How to Protect Vacant Property

When we read about the fire in this vacant building yesterday and the subsequent impact on this Missouri community, we decided that a reminder about vacant building safety was in order.

It was really cold in Missouri this weekend, as it was in many areas of the country. And with the cold weather comes a new set of risks that owners of vacant buildings need to consider. Mike Halvey of Zurich North America, in an article entitled “Protecting your vacant building: How to reduce the risks and become more aware of coverage pitfalls,” lists several tips for owners of vacant buildings to consider as temperatures drop.

How to Protect Vacant Property:

  • Supervision
    1. Conduct frequent regular “walk-through” tours of the vacant property at different times of the day to note any changes. Consider hiring a guard service. The frequency of tours depends on the value of a location, ranging from a minimum once a week for low-valued property to several visits a week for a high-valued building. During visits, survey general conditions, including:
      1. The exterior of the building to note if there are any signs of vandalism or trespassing.
      2. The interior tour of the building should include all areas.
      3. Ask the local police department to include your building in a night tour if you notice any vandalism or attempts at entry into the building.
  • Security
    1. Secure all doors and accessible windows with deadbolt locks.

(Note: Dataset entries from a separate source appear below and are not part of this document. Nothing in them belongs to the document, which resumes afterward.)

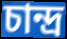
চান্দ্ৰ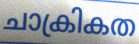
ചാക്രികത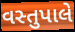
વસ્તુપાલે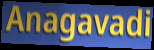
Anagavadi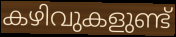
കഴിവുകളുണ്ട്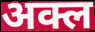
अक्ल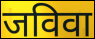
जविवाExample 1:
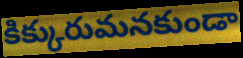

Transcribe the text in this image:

కిక్కురుమనకుండా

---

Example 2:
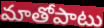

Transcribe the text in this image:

మాతోపాటు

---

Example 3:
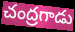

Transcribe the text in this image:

చంద్రగాడు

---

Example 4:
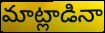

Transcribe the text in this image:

మాట్లాడినా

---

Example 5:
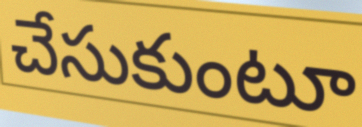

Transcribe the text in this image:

చేసుకుంటూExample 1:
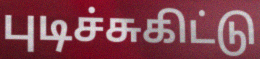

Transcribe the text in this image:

புடிச்சுகிட்டு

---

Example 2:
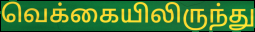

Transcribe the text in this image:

Consider installing additional locks.
    2. Make sure security systems are in place and operational.
    3. Ensure proper lighting:
      1. Maintain exterior and interior lighting.
      2. Install exterior and interior motion or timed lighting to prevent from potential animal infestation and criminal activity.
    4. Consider letting a non-profit organization occupy your property at no charge to maintain the property.
    5. Make the property appear occupied to minimize the risks of vandalism and other crimes.
    6. Maintain the exterior by cutting grass, removing leaves or snow.
  • Protection from environmental risks
    1. Remove any debris or hazardous materials, including unnecessary combustibles, pollutants or chemicals to eliminate the potential for fire, leaks or contamination.
    2. Develop specific damage-mitigation plans for mold by evaluating your portfolio’s exposure to the problem. Consider such factors as construction materials and geographic location.
    3. Turn off electrical equipment.
    4. Secure flammable liquid tanks by removing them or filling them with sand or concrete.